De muitas maneiras, essa será também outra montagem, atravessada que foi pela catástrofe planetária da covid-19. É ainda o retorno do CCB à produção lírica, com as duas récitas programadas para a quinta e o sábado, 29.
“Quase três anos depois, amadurecemos e amarramos muito mais as ideias”, conta Hirsch ao Estadão, direto do ensaio, por plataforma de vídeo. “E, claro, o mundo não é mais o mesmo. Fomos atropelados pela pandemia.”
Orphée foi escrita por Glass, em parte, no Rio de Janeiro, sob o impacto da perda súbita e precoce de sua companheira, a designer Candy Jernigan. O texto se constrói sobre o exato roteiro do filme surrealista de Cocteau, partindo do mito grego - no original, o fenomenal músico Orfeu, inconformado com a morte de sua amada Eurídice, parte para o reino de Hades decidido a resgatá-la pela força de sua arte. E consegue - mas perde a chance de revivê-la ao desobedecer às ordens de não olhar para trás até a saída do reino da morte.

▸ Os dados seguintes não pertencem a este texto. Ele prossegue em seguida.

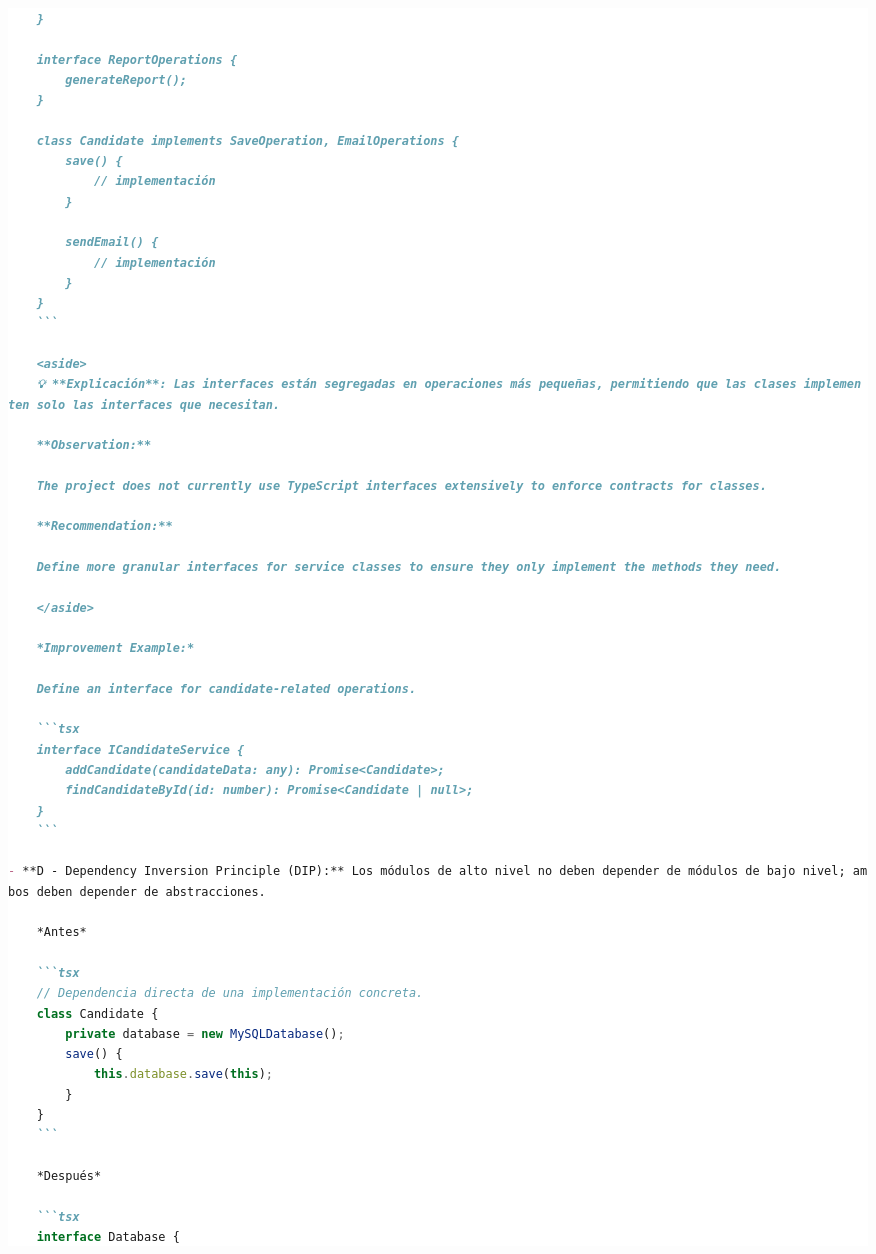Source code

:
 ```1:606:backend/ManifestoBuenasPracticas.md
    }
    
    interface ReportOperations {
        generateReport();
    }
    
    class Candidate implements SaveOperation, EmailOperations {
        save() {
            // implementación
        }
    
        sendEmail() {
            // implementación
        }
    }
    ```
    
    <aside>
    💡 **Explicación**: Las interfaces están segregadas en operaciones más pequeñas, permitiendo que las clases implementen solo las interfaces que necesitan.
    
    **Observation:**
    
    The project does not currently use TypeScript interfaces extensively to enforce contracts for classes.
    
    **Recommendation:**
    
    Define more granular interfaces for service classes to ensure they only implement the methods they need.
    
    </aside>
    
    *Improvement Example:*
    
    Define an interface for candidate-related operations.
    
    ```tsx
    interface ICandidateService {
        addCandidate(candidateData: any): Promise<Candidate>;
        findCandidateById(id: number): Promise<Candidate | null>;
    }
    ```
    
- **D - Dependency Inversion Principle (DIP):** Los módulos de alto nivel no deben depender de módulos de bajo nivel; ambos deben depender de abstracciones.
    
    *Antes*
    
    ```tsx
    // Dependencia directa de una implementación concreta.
    class Candidate {
        private database = new MySQLDatabase();
        save() {
            this.database.save(this);
        }
    }
    ```
    
    *Después*
    
    ```tsx
    interface Database {
```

Só que, na versão cinematográfica e lírica, o embate entre o amor e a morte é subvertido: o poeta - casado com a doméstica Eurídice - se apaixona pela Princesa e abandona a mulher, grávida. E é correspondido. “A própria Morte viola as leis dos dois universos, o dos vivos e o dos mortos e, na minha visão, promove a evolução de Orfeu como ser humano e como poeta”, analisa Carla Caramujo.

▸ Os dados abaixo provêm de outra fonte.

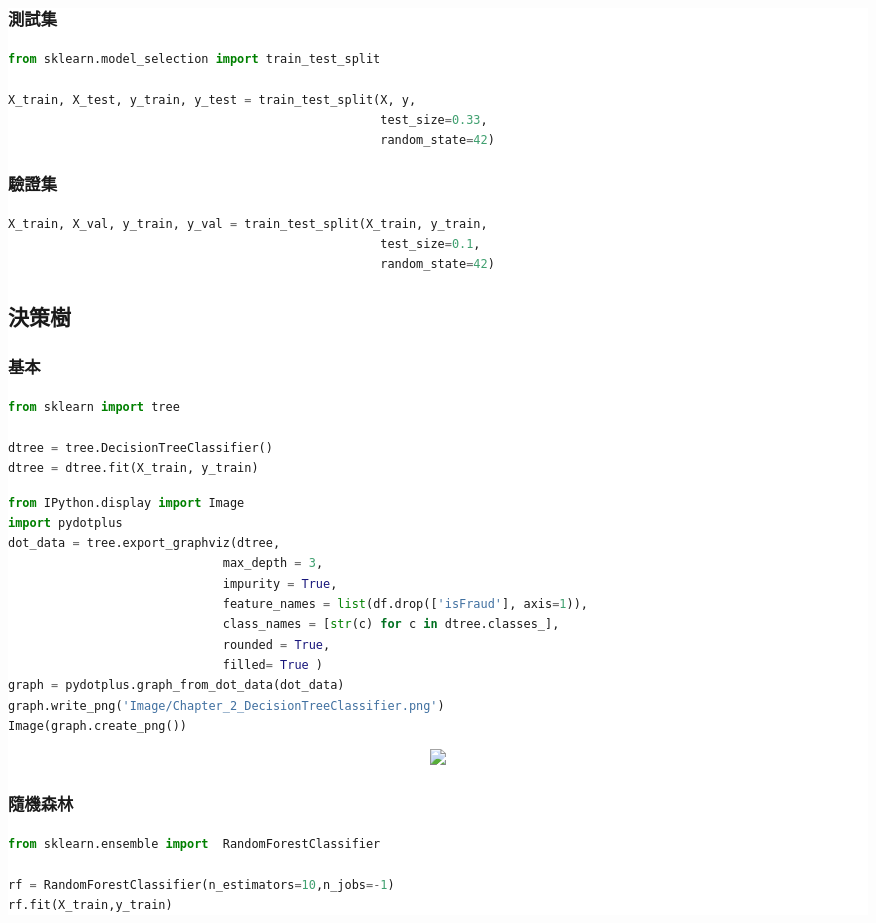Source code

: ### 測試集

```python
from sklearn.model_selection import train_test_split

X_train, X_test, y_train, y_test = train_test_split(X, y, 
                                                    test_size=0.33, 
                                                    random_state=42)
```

### 驗證集

```python
X_train, X_val, y_train, y_val = train_test_split(X_train, y_train, 
                                                    test_size=0.1, 
                                                    random_state=42)
```



## 決策樹

### 基本

```python
from sklearn import tree

dtree = tree.DecisionTreeClassifier()
dtree = dtree.fit(X_train, y_train)
```

```python
from IPython.display import Image  
import pydotplus 
dot_data = tree.export_graphviz(dtree,
                              max_depth = 3,
                              impurity = True,
                              feature_names = list(df.drop(['isFraud'], axis=1)),
                              class_names = [str(c) for c in dtree.classes_],
                              rounded = True,
                              filled= True ) 
graph = pydotplus.graph_from_dot_data(dot_data)
graph.write_png('Image/Chapter_2_DecisionTreeClassifier.png')
Image(graph.create_png()) 
```

<center><img src="https://i.imgur.com/rgaVJ9e.png" width = "100%"/></center>

### 隨機森林

```python
from sklearn.ensemble import  RandomForestClassifier

rf = RandomForestClassifier(n_estimators=10,n_jobs=-1)
rf.fit(X_train,y_train)
```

Carla, que encarnou a extravagante Princesa pela primeira vez no Rio, em outubro de 2019 - a montagem do Municipal carioca foi também a première de Orphée na América Latina -, ressalta que as fronteiras da existência foram tremendamente mudadas ao longo da pandemia. “Impossível não trazer para a cena a circunstância radical em que nos vimos logo em seguida. É uma reflexão inevitável.”
Camadas
Reflexo e reflexão são palavras-chave do espetáculo. O espelho que Cocteau usa como portal entre os mundos - atravessado por um estatuesco Jean Marais no filme - domina a cena teatral criada por Daniela Thomas. “Os espelhos desorientam, confundem a espacialidade”, pondera a diretora de arte. “No segundo ato, os reflexos vão se tornando opacos, criando a sensação de limbo que é, aliás, uma das muitas camadas de significado dos tempos de covid, essa confusão, questões ao mesmo tempo coletivas e individuais. Perdemos pessoas, esperanças, propósito, jeito de viver.”
André Cunha Leal, o curador/programador do Centro Cultural Belém, conta que decidiu montar a Orphée do Municipal do Rio a partir da participação de Carla Caramujo, “uma das maiores cantoras portuguesas, incrível soprano lírico coloratura”, comenta. “Fizemos a estreia aqui em Lisboa em 1998 de O Corvo Branco, ópera encomendada a Glass para a Expo 98, e não tivemos mais nenhuma montagem de obra dele. E, além da incrível competência musical e cênica de Carla, o trabalho de Felipe Hirsch e Daniela Thomas são referências artísticas importantes em Portugal.” Além disso, comenta Leal, Orphée pode ser descrita como “pandemic-friendly”: “É uma ópera de câmara, com uma orquestra relativamente pequena, que não tem coro”.
“Orphée, nesse contexto, dá margem a um mergulho filosófico, sociológico”, prossegue Carla que, segundo a crítica brasileira, dominou com maestria a escrita vocal complexa, com trechos em zonas limítrofes de passagem vocal. “E pode ser resumida na frase da Princesa: ‘A morte de um poeta deve sacrificar-se para o tornar imortal’.”
Da equipe brasileira, ainda estão na ficha técnica o iluminador Beto Bruel e o diretor de arte Felipe Tassara. O elenco é todo português, com nomes de presença internacional como o barítono André Baleiro (Orphée), Susana Gaspar (Euridice) e Luís Gomes (Heurtebise, o motorista da Princesa). Figurinos e coreografia também foram recriados para Lisboa. Detalhe: todos os artistas, inclusive cantores, ensaiaram com máscaras.